=== Entradas listadas ===

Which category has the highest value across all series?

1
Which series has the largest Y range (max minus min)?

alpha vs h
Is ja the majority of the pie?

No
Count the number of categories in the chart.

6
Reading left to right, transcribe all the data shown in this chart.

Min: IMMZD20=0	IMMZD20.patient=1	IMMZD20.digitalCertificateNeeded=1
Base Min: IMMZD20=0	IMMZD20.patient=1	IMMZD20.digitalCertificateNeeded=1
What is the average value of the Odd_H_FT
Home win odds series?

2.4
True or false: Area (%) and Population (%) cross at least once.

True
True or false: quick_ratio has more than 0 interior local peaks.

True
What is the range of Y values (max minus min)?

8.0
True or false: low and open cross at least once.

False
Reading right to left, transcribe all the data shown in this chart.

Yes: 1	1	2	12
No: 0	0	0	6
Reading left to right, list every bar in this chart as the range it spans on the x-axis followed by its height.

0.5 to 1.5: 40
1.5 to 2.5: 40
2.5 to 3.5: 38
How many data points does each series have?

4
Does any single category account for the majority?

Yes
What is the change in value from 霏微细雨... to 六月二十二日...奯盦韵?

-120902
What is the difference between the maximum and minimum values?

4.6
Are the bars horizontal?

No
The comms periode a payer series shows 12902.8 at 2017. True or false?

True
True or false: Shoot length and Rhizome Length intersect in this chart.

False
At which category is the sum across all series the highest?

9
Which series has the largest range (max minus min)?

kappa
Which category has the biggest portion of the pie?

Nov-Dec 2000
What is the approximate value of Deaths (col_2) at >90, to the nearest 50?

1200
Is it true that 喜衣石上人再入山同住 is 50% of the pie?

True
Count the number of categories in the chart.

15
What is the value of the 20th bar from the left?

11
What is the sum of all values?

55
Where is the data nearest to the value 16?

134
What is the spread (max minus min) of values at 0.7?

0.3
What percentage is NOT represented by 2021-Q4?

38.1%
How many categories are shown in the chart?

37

===

Cita palabra por palabra todas las filas de arriba, sin saltarte ninguna.

Which category has the highest value across all series?

1
Which series has the largest Y range (max minus min)?

alpha vs h
Is ja the majority of the pie?

No
Count the number of categories in the chart.

6
Reading left to right, transcribe all the data shown in this chart.

Min: IMMZD20=0	IMMZD20.patient=1	IMMZD20.digitalCertificateNeeded=1
Base Min: IMMZD20=0	IMMZD20.patient=1	IMMZD20.digitalCertificateNeeded=1
What is the average value of the Odd_H_FT
Home win odds series?

2.4
True or false: Area (%) and Population (%) cross at least once.

True
True or false: quick_ratio has more than 0 interior local peaks.

True
What is the range of Y values (max minus min)?

8.0
True or false: low and open cross at least once.

False
Reading right to left, transcribe all the data shown in this chart.

Yes: 1	1	2	12
No: 0	0	0	6
Reading left to right, list every bar in this chart as the range it spans on the x-axis followed by its height.

0.5 to 1.5: 40
1.5 to 2.5: 40
2.5 to 3.5: 38
How many data points does each series have?

4
Does any single category account for the majority?

Yes
What is the change in value from 霏微细雨... to 六月二十二日...奯盦韵?

-120902
What is the difference between the maximum and minimum values?

4.6
Are the bars horizontal?

No
The comms periode a payer series shows 12902.8 at 2017. True or false?

True
True or false: Shoot length and Rhizome Length intersect in this chart.

False
At which category is the sum across all series the highest?

9
Which series has the largest range (max minus min)?

kappa
Which category has the biggest portion of the pie?

Nov-Dec 2000
What is the approximate value of Deaths (col_2) at >90, to the nearest 50?

1200
Is it true that 喜衣石上人再入山同住 is 50% of the pie?

True
Count the number of categories in the chart.

15
What is the value of the 20th bar from the left?

11
What is the sum of all values?

55
Where is the data nearest to the value 16?

134
What is the spread (max minus min) of values at 0.7?

0.3
What percentage is NOT represented by 2021-Q4?

38.1%
How many categories are shown in the chart?

37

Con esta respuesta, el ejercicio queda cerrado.